------ Working data

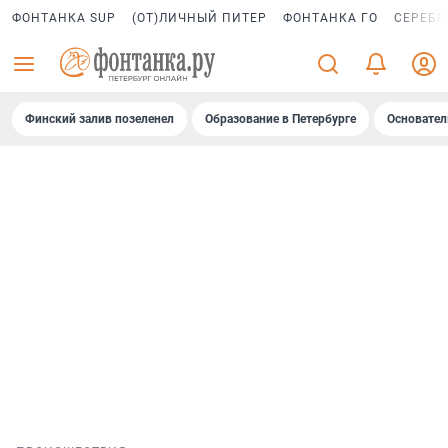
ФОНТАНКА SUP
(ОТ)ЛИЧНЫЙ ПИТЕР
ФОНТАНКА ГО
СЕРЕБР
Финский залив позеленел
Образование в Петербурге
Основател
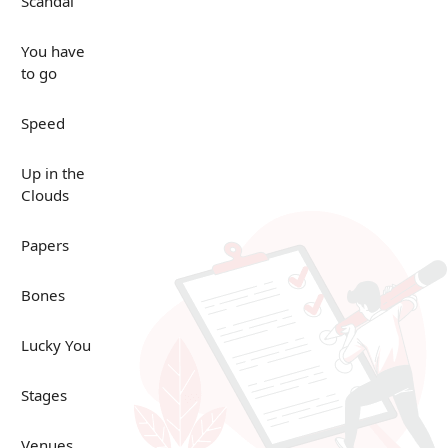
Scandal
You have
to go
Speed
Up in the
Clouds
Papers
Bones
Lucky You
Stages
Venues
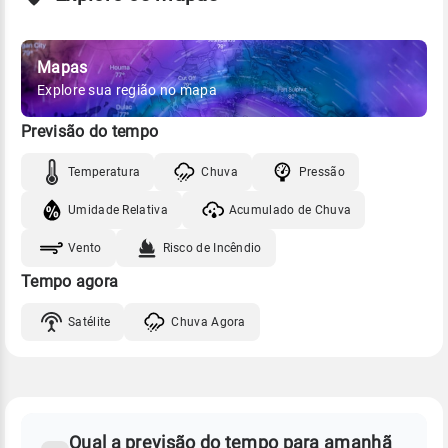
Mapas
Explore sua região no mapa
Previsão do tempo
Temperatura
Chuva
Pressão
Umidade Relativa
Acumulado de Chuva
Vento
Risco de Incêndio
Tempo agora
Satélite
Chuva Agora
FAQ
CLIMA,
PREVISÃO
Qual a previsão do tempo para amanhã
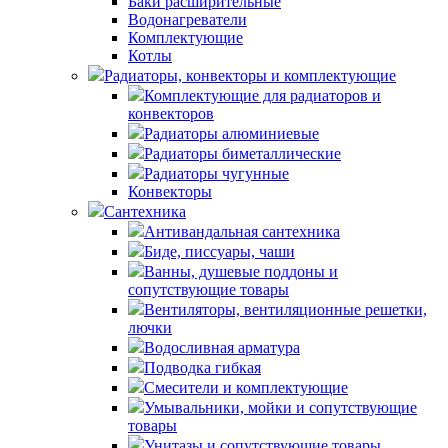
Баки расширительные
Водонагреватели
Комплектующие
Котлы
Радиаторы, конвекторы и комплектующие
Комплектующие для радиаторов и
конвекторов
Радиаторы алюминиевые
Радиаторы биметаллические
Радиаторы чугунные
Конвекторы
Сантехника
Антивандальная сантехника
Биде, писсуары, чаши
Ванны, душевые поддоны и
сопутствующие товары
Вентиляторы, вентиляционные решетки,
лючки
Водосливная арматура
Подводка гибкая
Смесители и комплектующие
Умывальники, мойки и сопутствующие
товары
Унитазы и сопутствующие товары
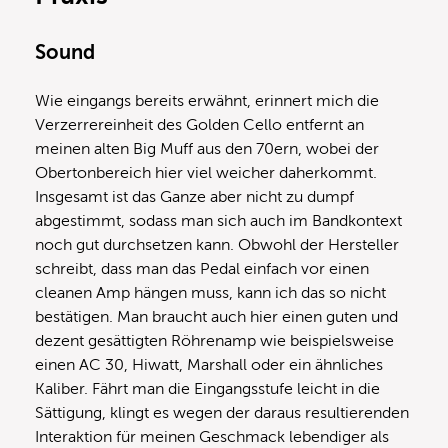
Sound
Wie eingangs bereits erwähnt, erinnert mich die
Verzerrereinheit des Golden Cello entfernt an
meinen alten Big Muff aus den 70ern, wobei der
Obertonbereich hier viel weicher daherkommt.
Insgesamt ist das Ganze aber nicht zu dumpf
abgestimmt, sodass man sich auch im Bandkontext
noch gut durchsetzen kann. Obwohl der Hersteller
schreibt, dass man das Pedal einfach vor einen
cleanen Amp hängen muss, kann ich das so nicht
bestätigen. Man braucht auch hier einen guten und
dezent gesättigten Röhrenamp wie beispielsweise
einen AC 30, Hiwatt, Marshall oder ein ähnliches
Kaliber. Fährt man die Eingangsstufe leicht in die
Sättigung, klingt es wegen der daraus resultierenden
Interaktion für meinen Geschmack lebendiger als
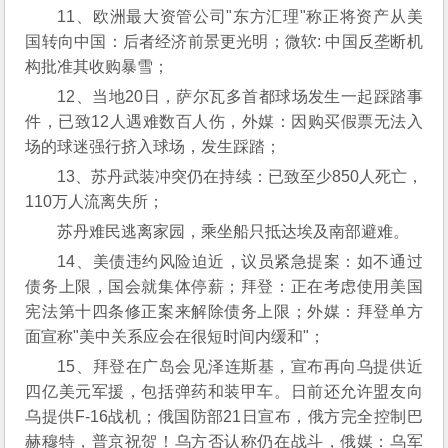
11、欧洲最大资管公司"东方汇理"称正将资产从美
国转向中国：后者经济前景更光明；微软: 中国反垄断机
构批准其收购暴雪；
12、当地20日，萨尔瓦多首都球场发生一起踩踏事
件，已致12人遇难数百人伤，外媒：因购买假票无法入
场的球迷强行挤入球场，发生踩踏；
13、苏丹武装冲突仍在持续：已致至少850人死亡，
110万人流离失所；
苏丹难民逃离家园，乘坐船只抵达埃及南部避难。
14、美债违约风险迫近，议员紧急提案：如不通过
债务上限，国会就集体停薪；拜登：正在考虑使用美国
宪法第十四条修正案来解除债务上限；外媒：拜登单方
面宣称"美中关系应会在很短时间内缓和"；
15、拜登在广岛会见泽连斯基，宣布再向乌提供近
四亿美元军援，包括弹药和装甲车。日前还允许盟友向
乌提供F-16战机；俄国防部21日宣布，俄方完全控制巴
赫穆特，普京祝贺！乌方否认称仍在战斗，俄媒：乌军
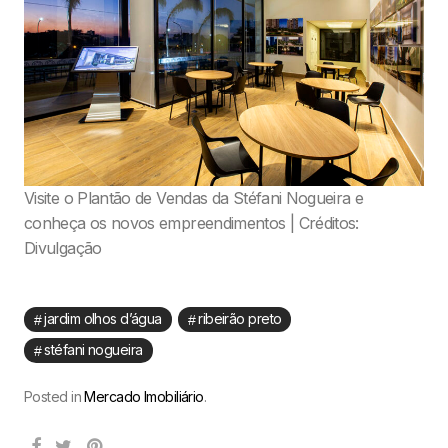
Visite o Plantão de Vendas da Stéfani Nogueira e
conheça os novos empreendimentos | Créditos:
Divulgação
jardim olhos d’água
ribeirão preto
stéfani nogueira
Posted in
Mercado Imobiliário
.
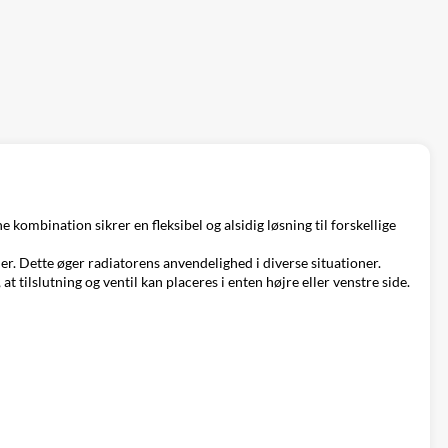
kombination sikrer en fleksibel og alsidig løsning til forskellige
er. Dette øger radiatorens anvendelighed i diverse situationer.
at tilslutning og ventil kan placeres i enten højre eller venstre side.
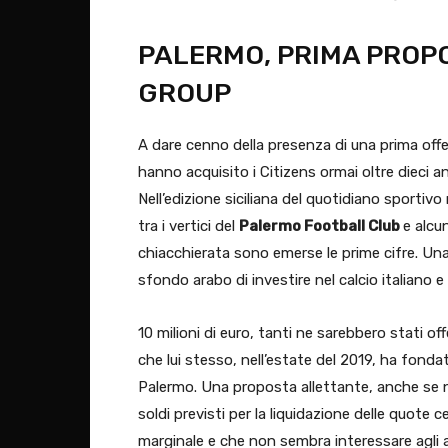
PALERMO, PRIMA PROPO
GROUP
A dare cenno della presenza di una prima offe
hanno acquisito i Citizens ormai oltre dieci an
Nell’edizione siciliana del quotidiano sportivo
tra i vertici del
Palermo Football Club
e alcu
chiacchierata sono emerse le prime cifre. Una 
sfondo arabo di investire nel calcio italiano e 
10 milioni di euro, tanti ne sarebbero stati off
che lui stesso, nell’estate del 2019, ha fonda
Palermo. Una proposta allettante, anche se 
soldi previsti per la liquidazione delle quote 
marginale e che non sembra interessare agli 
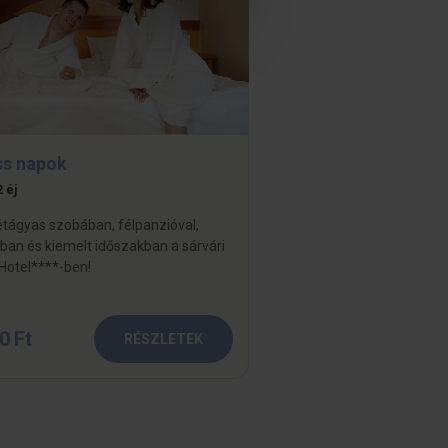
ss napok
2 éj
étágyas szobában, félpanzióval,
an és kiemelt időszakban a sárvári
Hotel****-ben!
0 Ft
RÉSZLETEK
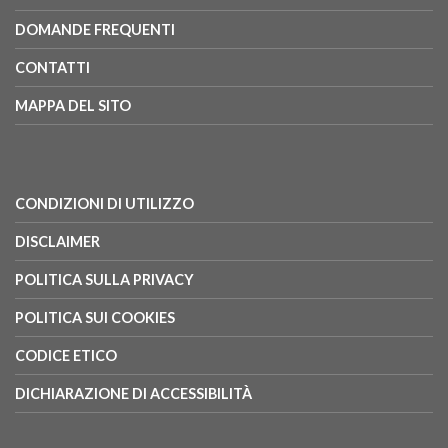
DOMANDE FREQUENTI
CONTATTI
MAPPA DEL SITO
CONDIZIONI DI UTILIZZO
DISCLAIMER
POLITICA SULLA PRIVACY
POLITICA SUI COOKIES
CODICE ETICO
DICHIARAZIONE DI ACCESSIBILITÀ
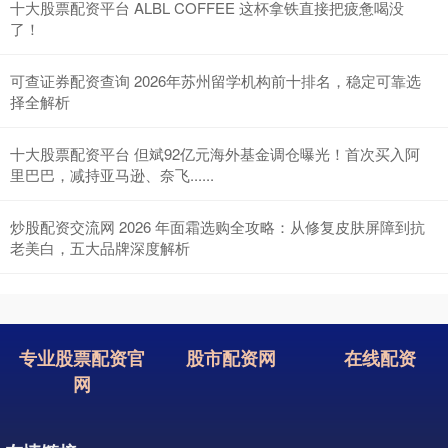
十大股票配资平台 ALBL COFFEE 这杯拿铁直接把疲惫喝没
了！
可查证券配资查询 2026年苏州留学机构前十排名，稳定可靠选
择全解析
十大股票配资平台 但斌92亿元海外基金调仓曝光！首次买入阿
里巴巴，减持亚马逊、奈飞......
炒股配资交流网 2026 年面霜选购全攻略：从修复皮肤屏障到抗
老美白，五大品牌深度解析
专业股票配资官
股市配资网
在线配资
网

------------

**Instructions to follow:**
Pictures are to be left out, and the lines from the beginning of the records through the line with "Qual a previsão do tempo para amanhã" are to be printed exactly, with nothing added.

**Output of the exercise:**
ФОНТАНКА SUP
(ОТ)ЛИЧНЫЙ ПИТЕР
ФОНТАНКА ГО
СЕРЕБР
Финский залив позеленел
Образование в Петербурге
Основател
Scandal
You have
to go
Speed
Up in the
Clouds
Papers
Bones
Lucky You
Stages
Venues
Mapas
Explore sua região no mapa
Previsão do tempo
Temperatura
Chuva
Pressão
Umidade Relativa
Acumulado de Chuva
Vento
Risco de Incêndio
Tempo agora
Satélite
Chuva Agora
FAQ
CLIMA,
PREVISÃO
Qual a previsão do tempo para amanhã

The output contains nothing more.